The US Food and Drug Administration (FDA) in record time has approved nivolumab (Opdivo) for the treatment of patients with recurrent or metastatic squamous cell carcinoma of the head and neck (SCCHN) with disease progression on or after a platinum-based therapy.

The US Food and Drug Administration (FDA) in record time has approved nivolumab (Opdivo) for the treatment of patients with recurrent or metastatic squamous cell carcinoma of the head and neck (SCCHN) with disease progression on or after a platinum-based therapy. 

On November 10, 2016, the FDA approved this agent based on data from an international, multicenter, open-label, randomized trial (CheckMate 141) comparing nivolumab with investigator’s choice (IC) of chemotherapy with cetuximab (Erbitux), methotrexate, or docetaxel. All the patients had recurrent or metastatic SCCHN with disease progression on or within 6 months of receiving platinum-based chemotherapy.

The trial enrolled 361 patients randomized to nivolumab 3 mg/kg every 2 weeks intravenously (IV) or IC of either cetuximab 400 mg/m2 IV once, then 250 mg/m2 IV weekly, methotrexate 40 mg/m2 IV weekly, or docetaxel 30 mg/m2 IV weekly until disease progression or unacceptable toxicity. There were 240 patients in the nivolumab arm and 121 patients in the IC arm.

The trial demonstrated a statistically significant and clinical improvement in overall survival (OS) associated with the nivolumab arm (hazard ratio, 0.7). The estimated median OS was 7.5 months in the nivolumab arm and 5.1 months for IC.

“Squamous cell carcinoma of the head and neck that progresses on or after platinum-based therapy is a debilitating and hard-to-treat disease associated with a very poor prognosis,” said lead study investigator Maura Gillison, MD, PhD, who is with Ohio State University Wexner Medical Center, Columbus, Ohio. “This latest approval for Opdivo reinforces the potential to provide patients with improved overall survival, considered the gold standard in cancer care.”

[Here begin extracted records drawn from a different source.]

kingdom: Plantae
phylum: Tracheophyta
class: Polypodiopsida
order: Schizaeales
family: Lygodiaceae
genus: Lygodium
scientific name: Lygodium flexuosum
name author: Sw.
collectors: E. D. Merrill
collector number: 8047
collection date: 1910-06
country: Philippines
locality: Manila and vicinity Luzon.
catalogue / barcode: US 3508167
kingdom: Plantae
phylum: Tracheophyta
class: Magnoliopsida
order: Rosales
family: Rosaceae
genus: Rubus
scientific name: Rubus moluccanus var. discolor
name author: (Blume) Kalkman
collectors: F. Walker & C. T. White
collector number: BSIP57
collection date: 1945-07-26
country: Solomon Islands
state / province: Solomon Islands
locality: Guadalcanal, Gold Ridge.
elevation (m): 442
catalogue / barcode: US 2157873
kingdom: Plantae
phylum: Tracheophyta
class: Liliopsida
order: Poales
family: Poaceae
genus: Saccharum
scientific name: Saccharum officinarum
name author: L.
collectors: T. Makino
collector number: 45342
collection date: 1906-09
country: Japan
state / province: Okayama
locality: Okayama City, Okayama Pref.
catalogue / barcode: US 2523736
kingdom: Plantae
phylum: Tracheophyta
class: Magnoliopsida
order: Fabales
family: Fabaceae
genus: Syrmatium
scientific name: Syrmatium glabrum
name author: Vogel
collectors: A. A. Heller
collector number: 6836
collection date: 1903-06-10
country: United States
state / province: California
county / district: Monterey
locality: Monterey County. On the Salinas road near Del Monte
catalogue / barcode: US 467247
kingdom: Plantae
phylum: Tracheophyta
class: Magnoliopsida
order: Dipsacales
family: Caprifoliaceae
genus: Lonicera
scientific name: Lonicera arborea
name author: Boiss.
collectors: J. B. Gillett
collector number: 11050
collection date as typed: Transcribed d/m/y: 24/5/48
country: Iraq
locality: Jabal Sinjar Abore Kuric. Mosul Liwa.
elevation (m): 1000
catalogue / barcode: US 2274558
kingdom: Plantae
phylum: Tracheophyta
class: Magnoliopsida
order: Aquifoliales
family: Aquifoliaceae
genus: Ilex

Serious adverse reactions occurred in 49% of patients receiving nivolumab. Nivolumab was discontinued in 14% of patients and was delayed in 24% of patients for an adverse reaction. The most frequent serious adverse reactions reported in at least 2% of patients receiving nivolumab were pneumonia, dyspnea, respiratory failure, respiratory tract infection, and sepsis.

The most common adverse reactions occurring in more than 10% of nivolumab-treated patients and at a higher incidence than IC were cough and dyspnea. Laboratory abnormalities were also noted in 10% of patients receiving nivolumab, such as elevated alkaline phosphatase, amylase, TSH, calcium, and potassium.

Based on a preplanned interim analysis, CheckMate 141 was stopped early in January 2016 because an assessment conducted by the independent Data Monitoring Committee concluded the study met its primary endpoint of OS.  In April 2016, this agent was granted Breakthrough Therapy Designation for recurrent or metastatic SCCHN after platinum-based therapy.  In October, the US National Comprehensive Cancer Network (NCCN) updated its clinical practice guidelines to recommend treatment with nivolumab as the only category 1 single-agent therapy for patients with recurrent or metastatic head and neck cancer with disease progression on or after platinum-containing chemotherapy.

Nivolumab has now been approved in five tumor types in less than 2 years.